Impor lebih besar daripada export yang hanya mencapai sekitar Rp 15 trilyun, dengan
komoditas utamanya adalah sparepart dan accessories sekitar 68 persen dari total ekspor.
Tujuan utama ekspor adalah Jepang (22,38%), Thailand (14,38%), Amerika Serikat
(13,65%), Malaysia (10,6%), China (7,33%). Impor mencapai Rp 21,7 trilyun pada tahun
2007, dengan komoditas utamanya juga sparepart dan accessories. Import berasal dari
Jepang (52,26%), Thailand (20,09%), Australia (5,04%).
Sedangkan untuk penjualan kendaraan roda dua, penjualan mencapai 4,98 juta unit
tetapi masih rendah dibandingkan tahun 2005 yang mencapai 5,1 juta unit. Pangsa pasar
masih dikuasai oleh Astra Honda around 50 persen. Meningkatnya pertumbuhan ekonomi
sebagai alasan tumbuhnya industri ini. Rendahnya pajak impor juga menyebabkan semakin
maraknya motor asal China di dalam negeri.
Proyeksi pertumbuhan PDB sebagai berikut.
(Rp Trilyun, Harga Konstan)
Tahun
GDP

2007
2008
2009
2010
2011
2012
1487,303 1898,976 2310,649 2722,322 3133,995 3545,669
Total pertumbuhan sampai tahun 2012 adalah 138,3 persen.

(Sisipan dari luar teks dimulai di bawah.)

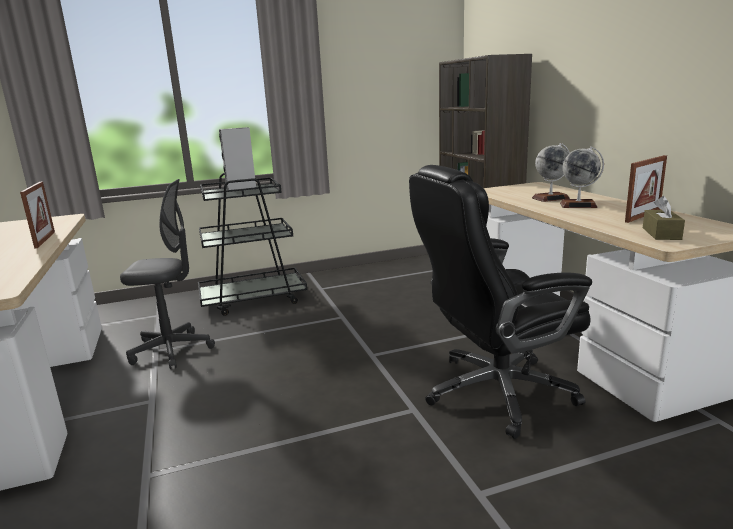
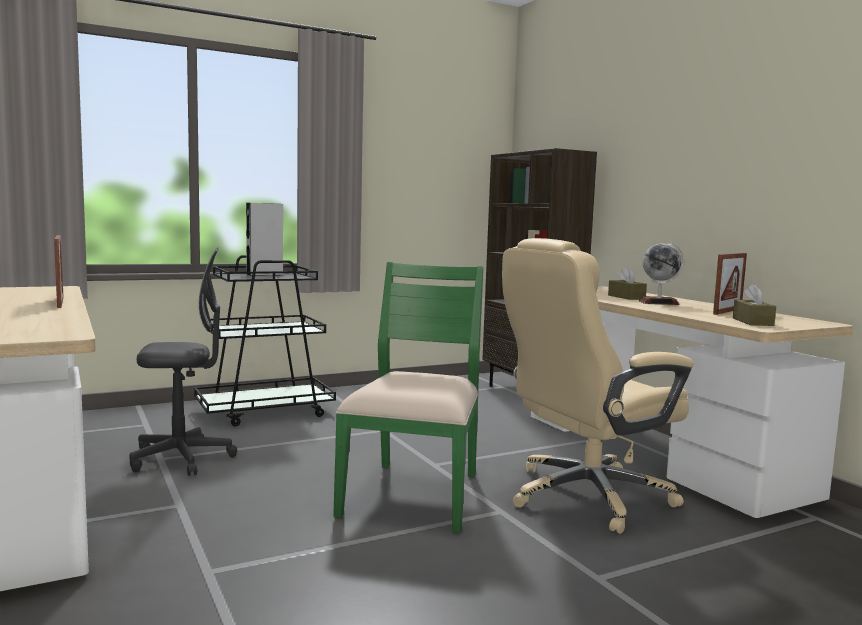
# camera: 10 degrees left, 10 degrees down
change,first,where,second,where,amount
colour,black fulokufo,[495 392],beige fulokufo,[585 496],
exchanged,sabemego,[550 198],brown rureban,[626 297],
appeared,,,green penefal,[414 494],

9. Sub Sektor Industri Pengolahan Lain-lain


Pertumbuhan GDP pada industri-industri dalam sektor ini meningkat meskipun
menunjukkan tren yang menurun. Yang termasuk dalam sektor ini adalah industri
perhiasan, industri alat musik dan permainan, alat-alat lukis dan lainnya. Tingkat
pendapatan masyarakat sangat menentukan permintaan dalam industri ini. Ekspor
perhiasan untuk permata, mas dan perhiasan lainnya melonjak. Alat-alat musik buatan
Indonesia seperti gitar diekspor denga kualitas yang lebih bagus dari negara lainnya.
Sehingga pangsa pasar untuk alat-alat musik di luar negeri cukup bagus.